Он удивленно посмотрел на нее. Интересно, при чем тут память? Понять бы ход ее размышлений.
– Я думал, вы скажете, что я не должен сам платить по счету. Спасибо, что не сказали. А память у меня, по общему мнению, хорошая. Мы же с вами весь ваш разговор с Сибел практически восстановили. Значит, я все запомнил правильно.
– Да я и думать не могла об этом счете! Но по-прежнему считаю, что платить мы должны были пополам. И я непременно с вами рассчитаюсь.
– Только не здесь. Айше, будет неудобно и неприлично, если вы сейчас начнете доставать и отдавать мне деньги. Так зачем вам понадобилась моя память?
– Можете вспомнить, что вы говорили в машине до того, как я ушла в ректорат? Дословно?
– Постараюсь. Но мы о многом говорили…
– Вы что-то рассказывали: то ли о месте преступления, то ли о том, как ее могли задушить… и я в тот момент что-то вспомнила или почувствовала.

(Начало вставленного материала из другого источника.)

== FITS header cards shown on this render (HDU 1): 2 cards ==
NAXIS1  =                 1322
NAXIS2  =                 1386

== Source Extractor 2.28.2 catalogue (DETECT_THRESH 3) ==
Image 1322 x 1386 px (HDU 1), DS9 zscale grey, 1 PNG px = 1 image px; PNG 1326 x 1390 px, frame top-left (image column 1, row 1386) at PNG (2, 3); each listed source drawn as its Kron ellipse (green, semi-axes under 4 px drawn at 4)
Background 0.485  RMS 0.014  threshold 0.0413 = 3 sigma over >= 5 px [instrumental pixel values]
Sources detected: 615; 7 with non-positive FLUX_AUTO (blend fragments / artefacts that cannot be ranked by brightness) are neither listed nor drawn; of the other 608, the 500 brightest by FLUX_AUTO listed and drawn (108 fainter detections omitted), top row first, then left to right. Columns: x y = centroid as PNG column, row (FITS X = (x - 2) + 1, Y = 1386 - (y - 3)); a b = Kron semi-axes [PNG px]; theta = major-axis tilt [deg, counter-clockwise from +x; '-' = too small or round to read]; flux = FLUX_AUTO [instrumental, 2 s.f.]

А что – не могу понять, и меня это раздражает и отвлекает.
– Тогда будет лучше, если мы сядем в машину, – предложил Кемаль, – поедем в ваш район, и ситуация будет почти такая же. Вам будет легче вспомнить. Все равно нам пора уходить.
– Хорошо, – Айше встала, слегка поправила юбку и потянулась за сумкой. Заметила папку, до сих пор лежащую на столе. – А что с этим делать? Отдать Сибел? Или это теперь улика вместе с тем листочком?
– Увы, – согласился Кемаль. – Я все-таки не частный сыщик, а полицейский. Папку я заберу. Вместе со всем содержимым. Но…
– Но?
– Вы будете рады, если я отдам ее в отделение завтра? А сегодня мы могли бы поговорить со всеми заинтересованными лицами.
– Вы же не хотели никому звонить, когда я предложила.
– Вы предложили спросить их в открытую, не вкладывали ли они туда этот листочек. И на это я не могу согласиться.
– Но придется объяснить Сибел и брату, почему я не отдаю папку. Не говорить же, что я ее потеряла.
– Нет, конечно. Вы же писатель – вот и сочините более правдоподобную историю.
– Я вчера уже одну сочинила. Теперь не знаю, как из нее выбраться. Сочиненные истории, знаете ли, затягивают, как болото. Больше я врать не стану.
Сумочка решительным движением была перекинута через плечо; папка перешла во владение Кемаля; каблучки застучали по мраморному полу; и официант, без особого интереса наблюдавший за уходящими клиентами, услышал, как мужчина сказал своей даме:
– Так-таки никогда в жизни и не солжете?! Вот и отлично. Давайте посплетничаем, а?
«Чего только люди не говорят! Бред какой-то. Даже не поймешь, что у них за отношения», – впрочем, надолго задерживаться на этом молодой официант не стал: если обращать внимание на все разговоры клиентов, недолго и свихнуться. Лучше бокалы протереть сухим полотенцем, когда делать нечего, чтобы сверкали.
– О моих близких? Вам не кажется, что это не этично?
– Не этично душить молодых беременных женщин. А все, что делается для их поиска, этично.
– Все? – она взглянула на него вдруг сделавшимися огромными глазами. – Не слишком ли просто? И доносы, предательство, обман, подслушивание?
– Давайте не будем начинать чисто теоретическую дискуссию, – попросил собеседницу Кемаль. – Я немало над всеми этими вопросами думал. И граница между доносом и помощью следствию для меня, например, ясна.
– Да? Тогда вам легче жить. И где же эта граница?